Thanks very much, I'm reading through the thesis now.  It's great to have
some research to refer to and build off of, although it's daunting to know
it didn't work out that well for you.  I hope I'm not going into a dead
end!  Is there by any chance some source code available, just to read
through / test against?

On Mon, Jun 22, 2009 at 1:08 PM, Martin Mueller <mmuel...@cs.ualberta.ca>wrote:

> Hello Tom,
>
> I worked on this 15 years ago during my PhD thesis. It works very well if
> the subgames are separate, but I could not get it to work in real Go. I
> think it is doable but hard. The 3x3 probably do not have enough context to
> compute temperatures except the very late endgame, since that will depend on
> the weak blocks and groups.
>
> You might want to look at my PhD thesis on
> http://www.cs.ualberta.ca/~mmueller/publications.html#1995<http://www.cs.ualberta.ca/%7Emmueller/publications.html#1995>
>
> The topic is still of great interest for me, even though I have not worked
> on it for a while.
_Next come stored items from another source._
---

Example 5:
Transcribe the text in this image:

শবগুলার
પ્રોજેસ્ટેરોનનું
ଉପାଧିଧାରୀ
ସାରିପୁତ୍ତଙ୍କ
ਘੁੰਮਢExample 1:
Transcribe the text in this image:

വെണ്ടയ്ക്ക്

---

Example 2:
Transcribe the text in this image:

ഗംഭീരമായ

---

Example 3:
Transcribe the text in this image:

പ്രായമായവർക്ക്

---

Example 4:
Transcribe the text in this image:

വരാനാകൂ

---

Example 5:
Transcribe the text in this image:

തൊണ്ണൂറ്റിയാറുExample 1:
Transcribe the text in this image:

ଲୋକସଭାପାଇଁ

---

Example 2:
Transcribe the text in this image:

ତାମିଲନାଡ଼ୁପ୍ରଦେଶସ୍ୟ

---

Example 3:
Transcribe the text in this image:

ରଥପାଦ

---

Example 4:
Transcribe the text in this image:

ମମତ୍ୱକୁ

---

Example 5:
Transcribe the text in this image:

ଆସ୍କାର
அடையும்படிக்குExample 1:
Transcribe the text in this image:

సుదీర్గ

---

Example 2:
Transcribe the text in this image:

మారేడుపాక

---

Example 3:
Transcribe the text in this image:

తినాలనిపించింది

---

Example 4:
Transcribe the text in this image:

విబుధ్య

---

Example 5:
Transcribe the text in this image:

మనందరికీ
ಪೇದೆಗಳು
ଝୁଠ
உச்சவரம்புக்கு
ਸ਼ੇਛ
So let me know what you find out, and if I can help.
>
> Martin
>
> Hi, I've decided to build a go program based on combinatorial game theory,
> And I'm looking for any pointers or advice that might save me trouble
> later.  I looked a little in the archives, and while there are references to
> CGT in a few places, I haven't seen any attempts to build a full engine
> around it.  I found cgsuite at http://cgsuite.sourceforge.net/, which is
> very helpful for understanding the underlying algorithms and source code.
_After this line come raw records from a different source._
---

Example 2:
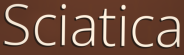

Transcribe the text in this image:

Sciatica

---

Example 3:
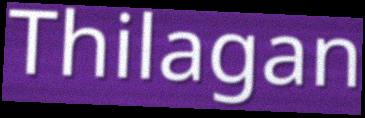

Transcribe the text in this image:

Thilagan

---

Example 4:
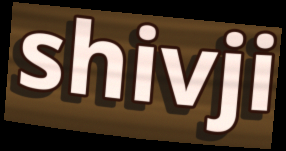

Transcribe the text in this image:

shivji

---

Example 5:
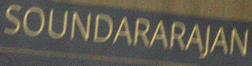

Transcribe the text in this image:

SOUNDARARAJANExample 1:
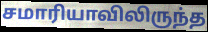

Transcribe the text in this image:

சமாரியாவிலிருந்த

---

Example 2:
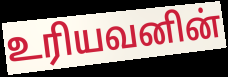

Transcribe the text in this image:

உரியவனின்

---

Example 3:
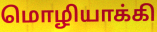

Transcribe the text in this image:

மொழியாக்கி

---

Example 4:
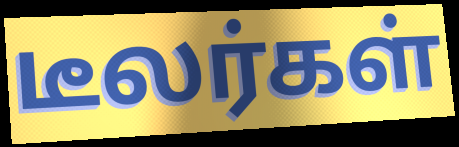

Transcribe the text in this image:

டீலர்கள்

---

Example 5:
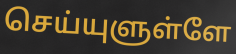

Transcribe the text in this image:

செய்யுளுள்ளே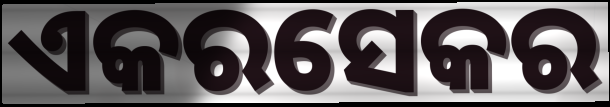
ଏକରସେକର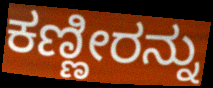
ಕಣ್ಣೀರನ್ನುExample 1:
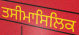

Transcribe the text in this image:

ਤਸੀਮਾਸਿਲਿਕ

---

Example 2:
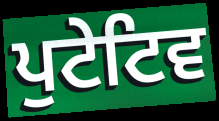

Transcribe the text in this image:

ਪੁਟੇਟਿਵ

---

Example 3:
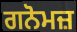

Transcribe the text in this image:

ਗਨੋਮਜ਼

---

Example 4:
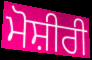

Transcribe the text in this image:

ਮੋਸ਼ੀਰੀ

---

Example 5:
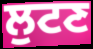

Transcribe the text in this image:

ਲੁਟਣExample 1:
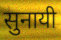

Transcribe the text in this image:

सुनायी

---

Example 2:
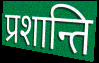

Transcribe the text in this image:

प्रशान्ति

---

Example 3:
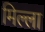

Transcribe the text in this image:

मिल्ला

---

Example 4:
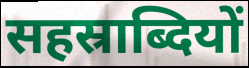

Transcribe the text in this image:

सहस्राब्दियों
> Has anyone tried this before, and do they have some warnings or advice to
> share?  My basic plan is this:
>
> In the beginning, partition the board into hard "subgames" maybe 3x3 blocks
> or similar.  Calculate the temperature for each subgame, and play
> thermostrat as described.  I don't expect this program to play very well,
> but it should be lightning fast: at each move, only the local subgame needs
> to be re-evaluated (and perhaps adjacent subgames, since captures may run
> across the games).
>
> Once that code works, I want to start on the hard part: dynamically
> resizing the subgames based on play.  I imagine in the early game there's
> really only one game, and as midgame approaches the board slowly breaks up
> into mostly independant chunks.  I haven't worked out the details of this
> yet, but my basic idea is to start with very small subgames and merge them
> when it seems likely two games affect each other, using some heuristics
> based on shared liberties, etc.
>
> Well, that's my idea, does it sound like it my work?